─── Excerpted passage ───

The Search Process Demystified

by Victoria Kidd - Assistant Director of Advancement Communications 

Summer 2006

We've read the stories and seen the statistics. Acquiring a higher education is not only becoming more expensive, but also more competitive. As a result, the college search process has become so complex it can make our heads spin. On top of the complexity, competitiveness and cost are reports that only 54 percent of students entering four-year colleges in 1997 had their degrees six years later. According to some sources, one in six students drops out without completing a degree.

These stark realities only add to the pressure placed on high school students and their families to choose the right school. While you yourself may be a few years (or decades) removed from the college search process, you likely have a child, grandchild, friend, neighbor, niece or nephew who is – or soon will be – planning for college. Here are some important questions those prospective students, and their families, should ask themselves.

What are my goals and what type of college best meet them?

The possibilities are endless and no two students will answer this question the same way. But the first step in finding the right college is a family discussion about what considerations are important to them. Certainly, financial factors will be part of this discussion. However, as Robert Herr '90, director of admissions at Seton Hall University, points out, “very few students pay the total cost of attendance at a college.” Because of this, experts warn against making a decision based solely on cost. (See accompanying story on college costs.)

“While it is a good idea to have an affordable ‘back up' school,” says Chris Markle '84, director of admissions at Susquehanna University, “this place should be one the student can imagine attending. No matter what the cost, it isn't a bargain if the student does not want to attend that college.”

─── Dataset excerpts ───

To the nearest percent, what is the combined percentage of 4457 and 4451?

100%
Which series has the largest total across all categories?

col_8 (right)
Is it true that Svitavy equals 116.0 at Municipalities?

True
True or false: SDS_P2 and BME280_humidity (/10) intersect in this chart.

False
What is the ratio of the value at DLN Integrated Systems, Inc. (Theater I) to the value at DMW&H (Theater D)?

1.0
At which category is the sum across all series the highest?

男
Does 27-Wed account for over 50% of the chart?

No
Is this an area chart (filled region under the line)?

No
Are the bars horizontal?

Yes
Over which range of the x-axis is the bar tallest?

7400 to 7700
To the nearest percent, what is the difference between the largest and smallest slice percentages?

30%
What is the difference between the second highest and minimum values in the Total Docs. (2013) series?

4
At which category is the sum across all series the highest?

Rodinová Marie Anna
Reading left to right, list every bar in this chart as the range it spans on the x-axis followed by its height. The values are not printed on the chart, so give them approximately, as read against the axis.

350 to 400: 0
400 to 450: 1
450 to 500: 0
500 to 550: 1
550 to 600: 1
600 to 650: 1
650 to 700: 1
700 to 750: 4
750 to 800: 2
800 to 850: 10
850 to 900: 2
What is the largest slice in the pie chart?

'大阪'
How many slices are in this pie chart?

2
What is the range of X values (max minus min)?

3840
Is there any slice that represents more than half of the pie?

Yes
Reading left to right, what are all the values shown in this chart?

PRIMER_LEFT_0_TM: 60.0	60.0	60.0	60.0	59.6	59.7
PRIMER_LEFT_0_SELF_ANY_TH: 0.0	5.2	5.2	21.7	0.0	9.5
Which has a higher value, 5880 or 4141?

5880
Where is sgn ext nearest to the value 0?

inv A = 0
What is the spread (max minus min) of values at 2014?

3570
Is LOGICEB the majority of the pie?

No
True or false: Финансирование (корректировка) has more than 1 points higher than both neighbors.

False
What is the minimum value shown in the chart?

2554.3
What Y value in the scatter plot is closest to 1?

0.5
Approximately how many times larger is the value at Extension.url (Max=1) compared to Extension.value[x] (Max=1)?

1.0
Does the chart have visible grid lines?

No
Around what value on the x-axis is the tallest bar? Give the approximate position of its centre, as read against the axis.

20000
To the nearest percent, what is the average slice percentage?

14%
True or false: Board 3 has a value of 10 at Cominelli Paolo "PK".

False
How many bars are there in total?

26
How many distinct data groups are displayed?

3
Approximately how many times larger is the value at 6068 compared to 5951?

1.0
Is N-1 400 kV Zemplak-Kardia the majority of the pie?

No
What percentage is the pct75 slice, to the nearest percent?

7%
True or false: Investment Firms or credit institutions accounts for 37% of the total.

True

───

* List of tasks *
• 1. From the college search article, list every relation or acquaintance it names as someone who may be planning for college.
• 2. Continue the article on the college search process from the point where the text stops.

* Answers to the exercise *
• 1. child, grandchild, friend, neighbor, niece, nephew

• 2.
Therefore, cost considerations should be discussed in more general terms at this stage of the process. According to Jeff Morrison, of College Solutions, an independent college search consulting firm near Portland, Maine, the more important question is what kind of school a student will be happy attending. For some, it may be a technical school or associate degree program, but for most, college is at least a four-year commitment.

Unfortunately, Morrison says many of the families focused on four-year higher education approach the search process from the prospective of a tradesman. “We all want our kids to go to four-year schools, but we have an associate degree mentality. College is not designed to prepare you for your first job. That is what trade schools or associate degrees do. College is designed to prepare you for life,” Morrison says, noting that almost 90 percent of all students change their major.

Instead of steering a teenager towards a particular professional track, Morrison recommends a broad-based undergraduate education. “How can we ask 15- and 16-year olds to decide what they want to do with their lives? It's no wonder one in six students drop out of school,” he says.

That's not to say that a student's major of interest is not an important consideration. Schools with the major that appeals to a student will invariably move to the top of their search list. But according to Morrison, “we're making a monumental mistake by asking kids what they want to do with the rest of their lives.” He says a more important question for parents to ask themselves is: “Where would my son or daughter be happiest and are their criteria reasonable?”

“We need to listen to what our kids say, but we also need to question some things and separate reality from perception,” Morrison says. For instance, many kids say they want to go to a large school near a city, based solely on social considerations. “They confuse setting with activity level,” he says.

And while social opportunities are an important consideration, Morrison points out that most students have richer learning experiences in small class environments and often don't have the resources to spend on the attractions found in urban areas. “You can't pick out Club Med,” Morrison says.

When and how should I start the college search process?

It depends on where you see the process beginning. According to some folks, like Robert Dunn III '70, who worked in the New Jersey education system for the past 36 years, 15 of which he served as a guidance counselor at Cedar Grove High School, the process begins almost immediately upon entering high school. By this he means that, as early as their freshman year, students should be thinking about the courses they need to complete in order to be competitive in the application process.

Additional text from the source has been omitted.